## THE PROBLEM
Copy out the text of every record line by line, keeping each line the same as in the original.

## RECORDED INFORMATION
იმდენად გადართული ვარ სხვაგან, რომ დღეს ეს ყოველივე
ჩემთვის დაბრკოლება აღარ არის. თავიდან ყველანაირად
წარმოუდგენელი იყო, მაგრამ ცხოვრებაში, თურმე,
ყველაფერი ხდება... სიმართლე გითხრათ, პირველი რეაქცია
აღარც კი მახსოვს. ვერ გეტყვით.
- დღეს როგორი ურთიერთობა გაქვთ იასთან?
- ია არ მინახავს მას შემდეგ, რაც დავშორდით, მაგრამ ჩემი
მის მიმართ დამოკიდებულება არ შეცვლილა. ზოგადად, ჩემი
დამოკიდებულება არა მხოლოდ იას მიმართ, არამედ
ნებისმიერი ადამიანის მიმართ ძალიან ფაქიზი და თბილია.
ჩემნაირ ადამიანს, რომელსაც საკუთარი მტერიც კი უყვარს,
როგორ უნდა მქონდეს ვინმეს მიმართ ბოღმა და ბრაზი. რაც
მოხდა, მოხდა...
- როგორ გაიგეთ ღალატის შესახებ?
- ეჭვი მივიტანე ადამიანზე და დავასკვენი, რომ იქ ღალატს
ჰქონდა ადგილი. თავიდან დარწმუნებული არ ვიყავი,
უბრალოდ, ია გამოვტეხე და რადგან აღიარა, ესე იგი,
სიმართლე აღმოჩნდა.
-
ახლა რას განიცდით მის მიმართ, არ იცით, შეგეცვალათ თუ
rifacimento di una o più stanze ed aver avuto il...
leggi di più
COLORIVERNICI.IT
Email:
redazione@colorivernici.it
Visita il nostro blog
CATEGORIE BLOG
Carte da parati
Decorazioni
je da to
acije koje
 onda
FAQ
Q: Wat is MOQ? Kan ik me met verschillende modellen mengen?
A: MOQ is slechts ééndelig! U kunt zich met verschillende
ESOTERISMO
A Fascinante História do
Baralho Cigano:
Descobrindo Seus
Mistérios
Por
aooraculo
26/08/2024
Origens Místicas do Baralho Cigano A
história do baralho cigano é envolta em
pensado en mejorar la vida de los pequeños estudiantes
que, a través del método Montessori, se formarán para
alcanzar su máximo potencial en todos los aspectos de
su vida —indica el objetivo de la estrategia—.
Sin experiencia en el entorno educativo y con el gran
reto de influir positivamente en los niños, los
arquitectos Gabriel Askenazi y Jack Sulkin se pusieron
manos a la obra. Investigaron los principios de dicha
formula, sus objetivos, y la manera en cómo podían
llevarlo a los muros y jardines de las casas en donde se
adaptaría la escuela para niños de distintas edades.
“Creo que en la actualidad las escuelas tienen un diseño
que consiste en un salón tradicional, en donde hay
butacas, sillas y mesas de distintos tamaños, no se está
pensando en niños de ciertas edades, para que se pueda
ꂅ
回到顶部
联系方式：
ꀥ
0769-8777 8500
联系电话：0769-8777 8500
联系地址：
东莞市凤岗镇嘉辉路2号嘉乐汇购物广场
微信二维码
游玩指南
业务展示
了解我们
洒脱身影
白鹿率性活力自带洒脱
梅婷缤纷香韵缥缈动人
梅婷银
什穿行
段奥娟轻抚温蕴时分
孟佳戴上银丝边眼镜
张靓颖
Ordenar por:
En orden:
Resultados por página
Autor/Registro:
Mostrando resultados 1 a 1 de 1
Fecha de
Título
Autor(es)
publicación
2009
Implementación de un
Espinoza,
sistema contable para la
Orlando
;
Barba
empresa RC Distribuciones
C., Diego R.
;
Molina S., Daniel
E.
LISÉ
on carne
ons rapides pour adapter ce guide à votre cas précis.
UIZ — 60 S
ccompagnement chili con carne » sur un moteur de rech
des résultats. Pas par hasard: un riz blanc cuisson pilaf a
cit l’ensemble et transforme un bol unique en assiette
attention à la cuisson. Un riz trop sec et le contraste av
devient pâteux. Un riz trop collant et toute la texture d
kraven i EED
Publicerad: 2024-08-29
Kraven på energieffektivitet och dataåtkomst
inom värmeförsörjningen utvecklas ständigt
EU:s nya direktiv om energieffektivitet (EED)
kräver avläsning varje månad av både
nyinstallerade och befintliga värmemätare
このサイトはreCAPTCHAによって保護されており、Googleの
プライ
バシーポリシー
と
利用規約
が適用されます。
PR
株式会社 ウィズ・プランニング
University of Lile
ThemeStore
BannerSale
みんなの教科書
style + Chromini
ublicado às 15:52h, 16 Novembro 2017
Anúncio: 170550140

## WRITTEN SOLUTION
იმდენად გადართული ვარ სხვაგან, რომ დღეს ეს ყოველივე
ჩემთვის დაბრკოლება აღარ არის. თავიდან ყველანაირად
წარმოუდგენელი იყო, მაგრამ ცხოვრებაში, თურმე,
ყველაფერი ხდება... სიმართლე გითხრათ, პირველი რეაქცია
აღარც კი მახსოვს. ვერ გეტყვით.
- დღეს როგორი ურთიერთობა გაქვთ იასთან?
- ია არ მინახავს მას შემდეგ, რაც დავშორდით, მაგრამ ჩემი
მის მიმართ დამოკიდებულება არ შეცვლილა. ზოგადად, ჩემი
დამოკიდებულება არა მხოლოდ იას მიმართ, არამედ
ნებისმიერი ადამიანის მიმართ ძალიან ფაქიზი და თბილია.
ჩემნაირ ადამიანს, რომელსაც საკუთარი მტერიც კი უყვარს,
როგორ უნდა მქონდეს ვინმეს მიმართ ბოღმა და ბრაზი. რაც
მოხდა, მოხდა...
- როგორ გაიგეთ ღალატის შესახებ?
- ეჭვი მივიტანე ადამიანზე და დავასკვენი, რომ იქ ღალატს
ჰქონდა ადგილი. თავიდან დარწმუნებული არ ვიყავი,
უბრალოდ, ია გამოვტეხე და რადგან აღიარა, ესე იგი,
სიმართლე აღმოჩნდა.
-
ახლა რას განიცდით მის მიმართ, არ იცით, შეგეცვალათ თუ
rifacimento di una o più stanze ed aver avuto il...
leggi di più
COLORIVERNICI.IT
Email:
redazione@colorivernici.it
Visita il nostro blog
CATEGORIE BLOG
Carte da parati
Decorazioni
je da to
acije koje
 onda
FAQ
Q: Wat is MOQ? Kan ik me met verschillende modellen mengen?
A: MOQ is slechts ééndelig! U kunt zich met verschillende
ESOTERISMO
A Fascinante História do
Baralho Cigano:
Descobrindo Seus
Mistérios
Por
aooraculo
26/08/2024
Origens Místicas do Baralho Cigano A
história do baralho cigano é envolta em
pensado en mejorar la vida de los pequeños estudiantes
que, a través del método Montessori, se formarán para
alcanzar su máximo potencial en todos los aspectos de
su vida —indica el objetivo de la estrategia—.
Sin experiencia en el entorno educativo y con el gran
reto de influir positivamente en los niños, los
arquitectos Gabriel Askenazi y Jack Sulkin se pusieron
manos a la obra. Investigaron los principios de dicha
formula, sus objetivos, y la manera en cómo podían
llevarlo a los muros y jardines de las casas en donde se
adaptaría la escuela para niños de distintas edades.
“Creo que en la actualidad las escuelas tienen un diseño
que consiste en un salón tradicional, en donde hay
butacas, sillas y mesas de distintos tamaños, no se está
pensando en niños de ciertas edades, para que se pueda
ꂅ
回到顶部
联系方式：
ꀥ
0769-8777 8500
联系电话：0769-8777 8500
联系地址：
东莞市凤岗镇嘉辉路2号嘉乐汇购物广场
微信二维码
游玩指南
业务展示
了解我们
洒脱身影
白鹿率性活力自带洒脱
梅婷缤纷香韵缥缈动人
梅婷银
什穿行
段奥娟轻抚温蕴时分
孟佳戴上银丝边眼镜
张靓颖
Ordenar por:
En orden:
Resultados por página
Autor/Registro:
Mostrando resultados 1 a 1 de 1
Fecha de
Título
Autor(es)
publicación
2009
Implementación de un
Espinoza,
sistema contable para la
Orlando
;
Barba
empresa RC Distribuciones
C., Diego R.
;
Molina S., Daniel
E.
LISÉ
on carne
ons rapides pour adapter ce guide à votre cas précis.
UIZ — 60 S
ccompagnement chili con carne » sur un moteur de rech
des résultats. Pas par hasard: un riz blanc cuisson pilaf a
cit l’ensemble et transforme un bol unique en assiette
attention à la cuisson. Un riz trop sec et le contraste av
devient pâteux. Un riz trop collant et toute la texture d
kraven i EED
Publicerad: 2024-08-29
Kraven på energieffektivitet och dataåtkomst
inom värmeförsörjningen utvecklas ständigt
EU:s nya direktiv om energieffektivitet (EED)
kräver avläsning varje månad av både
nyinstallerade och befintliga värmemätare
このサイトはreCAPTCHAによって保護されており、Googleの
プライ
バシーポリシー
と
利用規約
が適用されます。
PR
株式会社 ウィズ・プランニング
University of Lile
ThemeStore
BannerSale
みんなの教科書
style + Chromini
ublicado às 15:52h, 16 Novembro 2017
Anúncio: 170550140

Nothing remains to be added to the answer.